Wie 1914 befreite auch der März 2020 die Welt von dieser drückenden Last – den Linken.
Diejenigen, die von Jahrzehnten der Niederlagen begleitet, gegen die bestehende Ordnung anschrien, reihten sich plötzlich ein, just in dem Moment, wo Mut zum Ausbruch gefordert war.
So reihten sie sich unter ihresgleichen ein.
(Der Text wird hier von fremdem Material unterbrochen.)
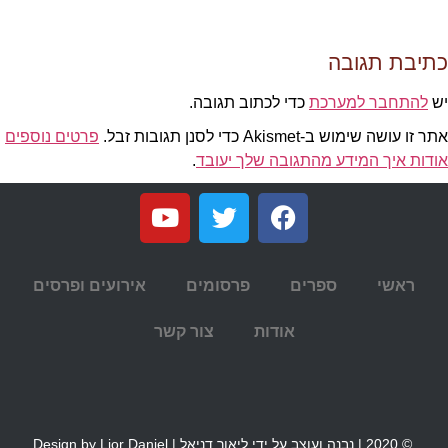
כתיבת תגובה
יש
להתחבר למערכת
כדי לכתוב תגובה.
אתר זו עושה שימוש ב-Akismet כדי לסנן תגובות זבל.
פרטים נוספים
אודות איך המידע מהתגובה שלך יעובד
.
ראשי
ספרים
פרסומים
אירועים ופרסים
אודות
צור קשר
© 2020 | נבנה ועוצב על ידי ליאור דניאל | Design by Lior Daniel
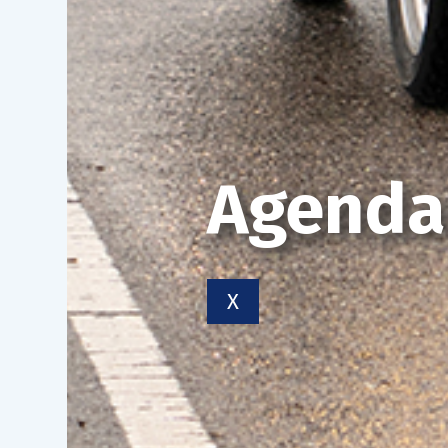
Agenda
X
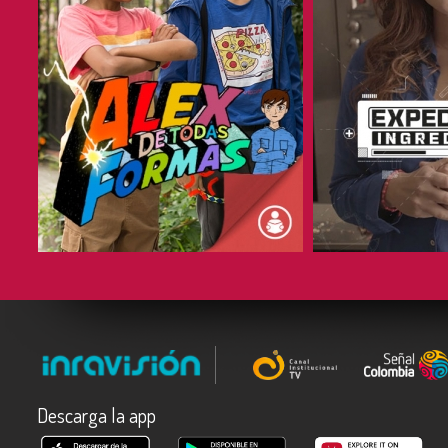
COMPARTIR
COMPARTIR
Descarga la app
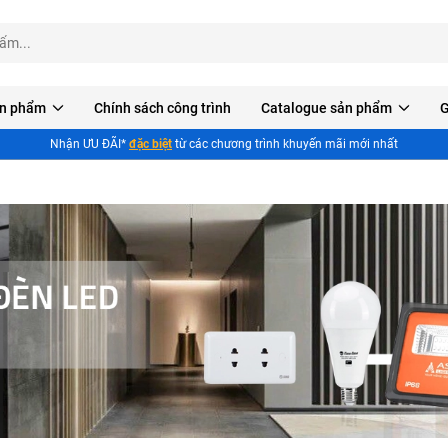
n phẩm
Chính sách công trình
Catalogue sản phẩm
G
Nhận ƯU ĐÃI*
đặc biệt
từ các chương trình khuyến mãi mới nhất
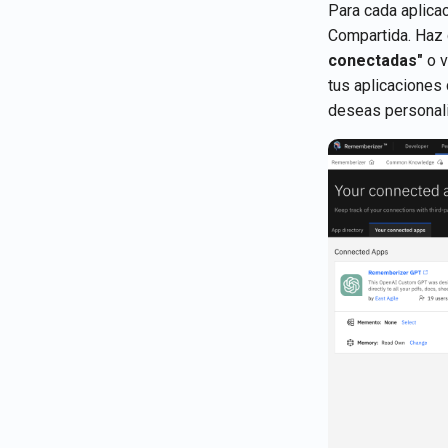
Para cada aplica
Compartida. Haz 
conectadas"
o v
tus aplicaciones
deseas personali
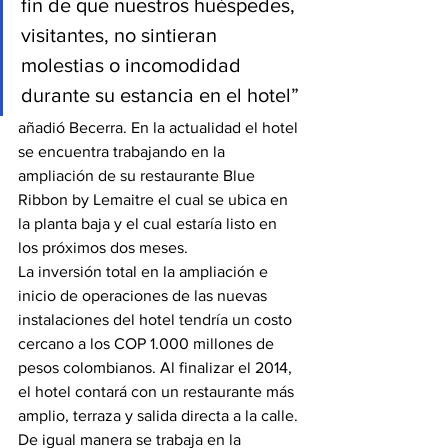
fin de que nuestros huéspedes, 
visitantes, no sintieran 
molestias o incomodidad 
durante su estancia en el hotel”
añadió Becerra. En la actualidad el hotel 
se encuentra trabajando en la 
ampliación de su restaurante Blue 
Ribbon by Lemaitre el cual se ubica en 
la planta baja y el cual estaría listo en 
los próximos dos meses.
La inversión total en la ampliación e 
inicio de operaciones de las nuevas 
instalaciones del hotel tendría un costo 
cercano a los COP 1.000 millones de 
pesos colombianos. Al finalizar el 2014, 
el hotel contará con un restaurante más 
amplio, terraza y salida directa a la calle. 
De igual manera se trabaja en la 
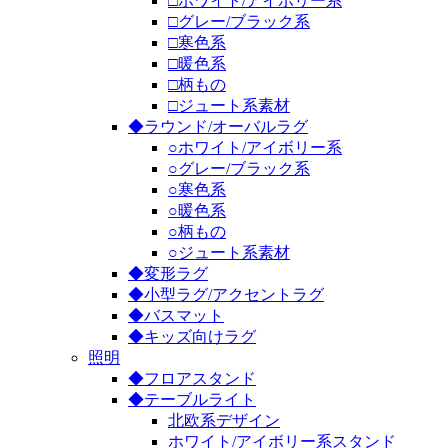
□ホワイト/アイボリー系
□グレー/ブラック系
□寒色系
□暖色系
□柄もの
□ジュート系素材
◆ラウンド/オーバルラグ
○ホワイト/アイボリー系
○グレー/ブラック系
○寒色系
○暖色系
○柄もの
○ジュート系素材
◆変形ラグ
◆小型ラグ/アクセントラグ
◆バスマット
◆キッズ向けラグ
照明
◆フロアスタンド
◆テーブルライト
北欧系デザイン
ホワイト/アイボリー系スタンド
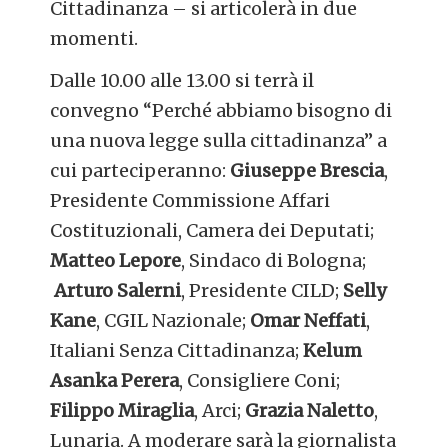
Cittadinanza – si articolerà in due
momenti.
Dalle 10.00 alle 13.00 si terrà il
convegno “
Perché abbiamo bisogno di
una nuova legge sulla cittadinanza”
a
cui parteciperanno:
Giuseppe Brescia
,
Presidente Commissione Affari
Costituzionali, Camera dei Deputati;
Matteo Lepore
, Sindaco di Bologna;
Arturo Salerni
, Presidente CILD;
Selly
Kane
, CGIL Nazionale;
Omar Neffati
,
Italiani Senza Cittadinanza;
Kelum
Asanka Perera
, Consigliere Coni;
Filippo Miraglia
, Arci;
Grazia Naletto
,
Lunaria. A moderare sarà la giornalista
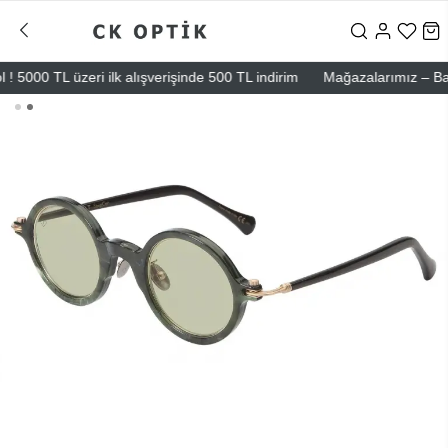
5000 TL üzeri ilk alışverişinde 500 TL indirim
Mağazalarımız – Bağdat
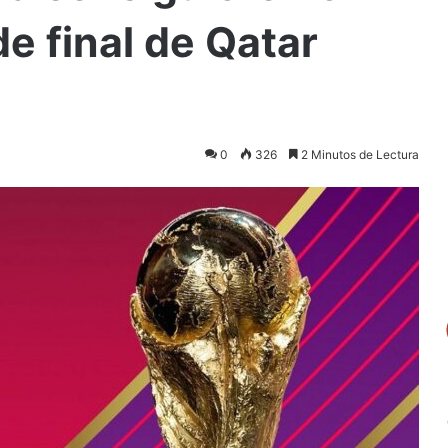
e final de Qatar
0
326
2 Minutos de Lectura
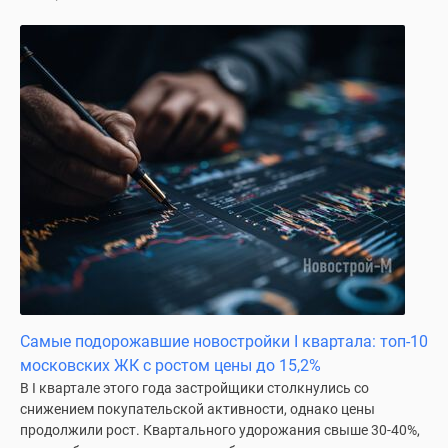
поселки
у
водоема
Коттеджные
поселки
в
ипотеку
Бизнес-
центры
Коттеджи
Скидки
и
акции
Макс
Самые подорожавшие новостройки I квартала: топ-10
московских ЖК с ростом цены до 15,2%
В I квартале этого года застройщики столкнулись со
снижением покупательской активности, однако цены
продолжили рост. Квартального удорожания свыше 30-40%,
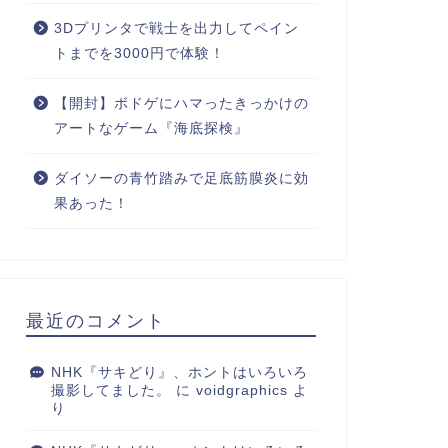
3Dプリンタで戦士を出力してペイン
トまでを3000円で体験！
【開封】ボドゲにハマったきっかけの
アートなゲーム『海底探検』
ダイソーの青竹踏みで足底筋膜炎に効
果あった！
最近のコメント
NHK『サキどり』、ホントはいろいろ
撮影してました。
に
voidgraphics
よ
り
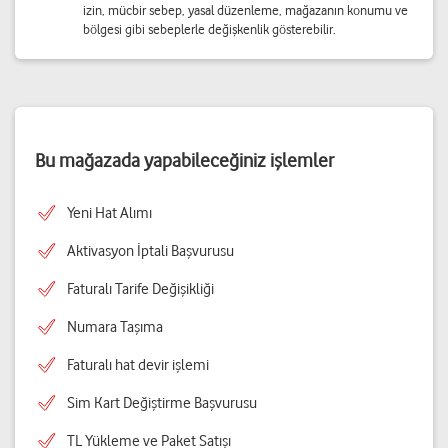
izin, mücbir sebep, yasal düzenleme, mağazanın konumu ve
bölgesi gibi sebeplerle değişkenlik gösterebilir.
Bu mağazada yapabileceğiniz işlemler
Yeni Hat Alımı
Aktivasyon İptali Başvurusu
Faturalı Tarife Değişikliği
Numara Taşıma
Faturalı hat devir işlemi
Sim Kart Değiştirme Başvurusu
TL Yükleme ve Paket Satışı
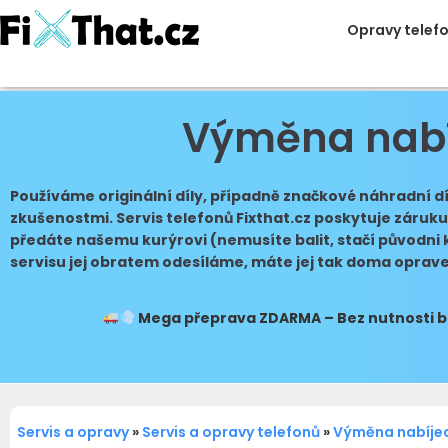
Opravy telef
Výměna nabí
Používáme originální díly, případně značkové náhradní d
zkušenostmi. Servis telefonů Fixthat.cz poskytuje záruku 
předáte našemu kurýrovi (nemusíte balit, stačí původni 
servisu jej obratem odesíláme, máte jej tak doma oprav
Mega přeprava
ZDARMA – Bez nutnosti ba
Servis a opravy
»
Servis a opravy telefonů
»
Výměna nabíjec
Die revolutionäre Welle – von Dada in Zürich bis zu den besetzten Fabriken in Turin, von den aufständischen Seeleuten in Hamburg bis zu den Frauendemonstrationen, die die russische Revolution einleiteten – wurde erst möglich, als die Mystifizierung der Linken 1914 aufhörte.
Genauso brauchte es diesen verdammten Krieg natürlich, um den französischen Anarchosyndikalismus, das seit 1910 unter englischen Arbeitern grassierende „große Fieber“ oder die heldenhaften International Workers of the World in den Vereinigten Staaten zu liquidieren.
Ansonsten war es das Ziel dieses Krieges, gleich wie das des Krisenmanagements der „Pandemie“, die vorangegangene Welle globaler Revolten einzufrieren.